Il racconto

La guantierina di paste

La maestra Irma Fichera, concluso il canonico lutto stretto per la prematura vedovanza, si era decisa ad affittare la stanza che il marito occupava per i suoi hobby.

Avrebbe gradito per inquilina una studentessa, ma aveva fretta: la pensione di reversibilità era modesta e quando si era presentato l’uomo distinto, giovanile, qualificandosi come magistrato, così signorile da non trattare su pigione e cauzione, si era persuasa di aver davanti l'inquilino giusto.

La carta d’identità diceva trattarsi di un romagnolo trentottenne di Cesena, coniugato.
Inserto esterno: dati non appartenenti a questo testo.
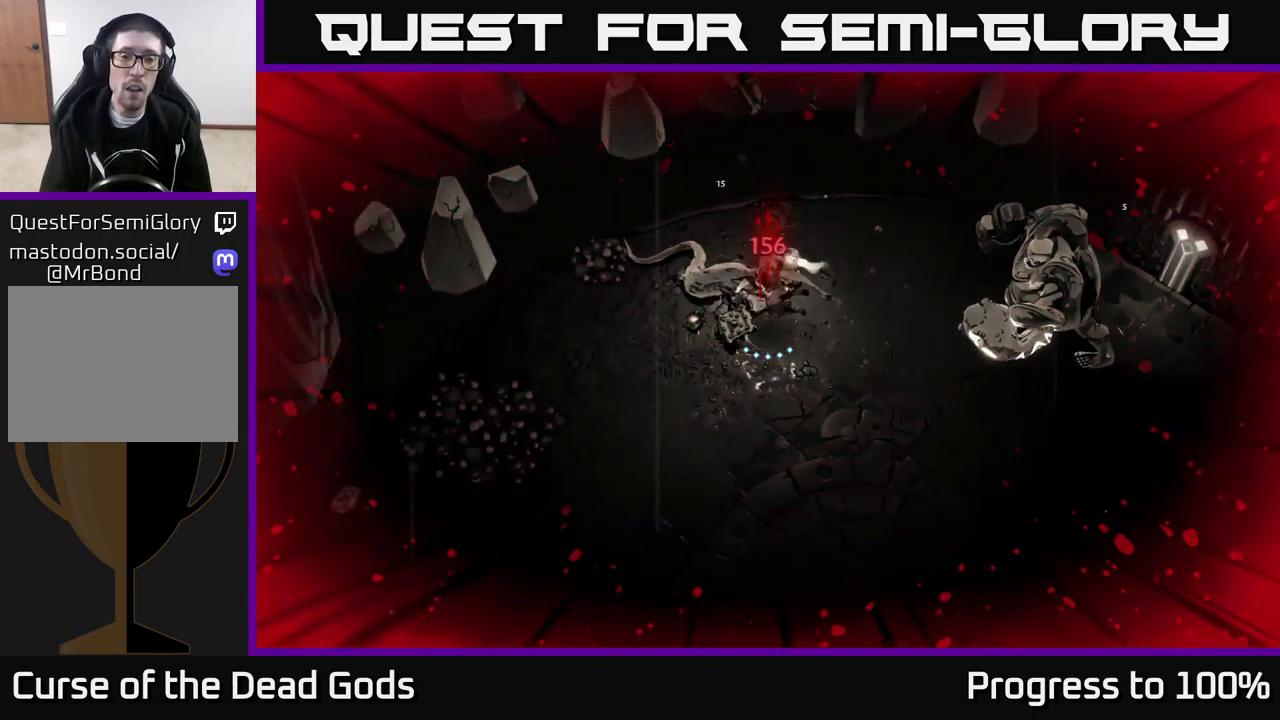
{"buttons": ["X"], "left_stick": "up-left", "right_stick": "center", "events": [[17, "R2", "up"], [267, "left_stick", "center"], [417, "left_stick", "up-left"], [484, "X", "down"]]}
«Se non sono indiscreta, dottore, mi spiega come mai da lassù a quaggiù a Palermo...» e lasciò il finale nel vago.

«Sono trasferte utili alla carriera… sa» ed era rimasto pure lui sulle generali «magari un annetto...»
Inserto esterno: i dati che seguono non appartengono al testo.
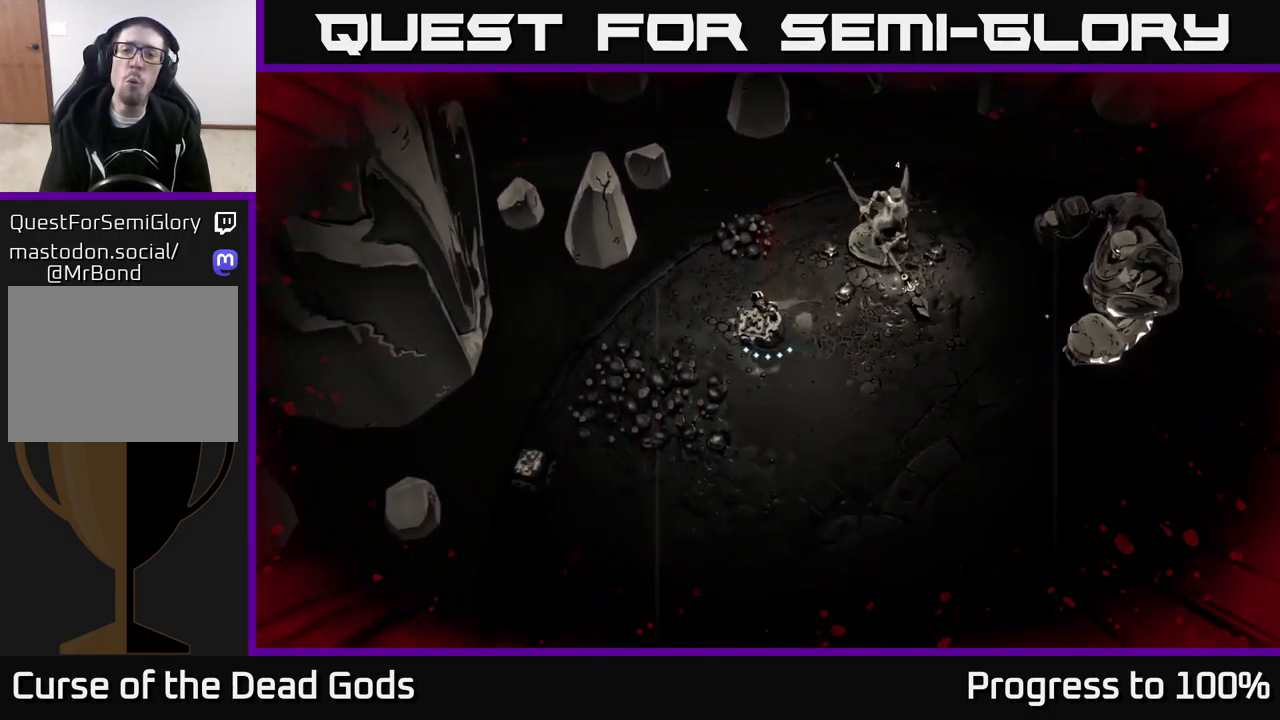
{"buttons": [], "left_stick": "down", "right_stick": "center", "events": [[50, "left_stick", "center"], [100, "X", "up"], [267, "X", "down"], [300, "left_stick", "down-right"], [400, "X", "up"], [417, "left_stick", "down"]]}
«Capisco. Ha di bisogno qualcosa di particolare, dottore?» chiese con compiacente accento siculo mostrandogli le funzionalità dell’alloggio.

«No, non manca nulla. Solo, se possibile, vorrei poter ascoltare con questo giradischi portatile la mia musica. A basso volume, s’intende e... anche a notte inoltrata. Mi distrae dal lavoro» precisò mostrandole la fonovaligia Lesa60 bianca e blu.

«Ma certo, dottore. La mia camera è lontana e la sua finestra dà sull’orto delle monache.»

Formale ma schietto l’inizio del rapporto - pensava la riservata vedova - per conoscerlo meglio c’era tempo.

I mesi di quel ‘64 scorrevano sereni.

Il magistrato era lì da fine gennaio e intendeva far scendere moglie e figlia per tre settimane di vacanza estiva a Taormina.

Lavorava sodo, tornava in Tribunale pure il sabato. La domenica niente messa - questo un po’ turbava la devota vedova - solo una passeggiata a metà mattina dalla quale se lo vedeva arrivare talvolta con una guantierina di paste per lei.

Nel monotono succedersi dei giorni era ormai fine luglio.

Quella domenica la calura era soffocante. Si consolava pensando “ancora la prossima e poi rivedrò le mie donnine”. Stava chiuso come sempre nella sua stanza. Era solito farsi riempire al bar due thermos di acqua minerale ghiacciata bastevoli fino a notte, ma con quell’afa…

Ne aveva solo di calda.

«Signora Irma» chiamò entrando nel vestibolo col bicchiere in mano.

«Dica, dottore.»

«Mi favorisce un cubetto di ghiaccio

«Ma certo, pure mille, dottore» e tornò con una scodellina piena. Non perse l’occasione dell’inusitata sortita dell’uomo dalla stanza per cavarsi un dubbio:

«La vedo preoccupato, dottore. C’è caso che si sta occupando di qualche rrobba di... mafia?»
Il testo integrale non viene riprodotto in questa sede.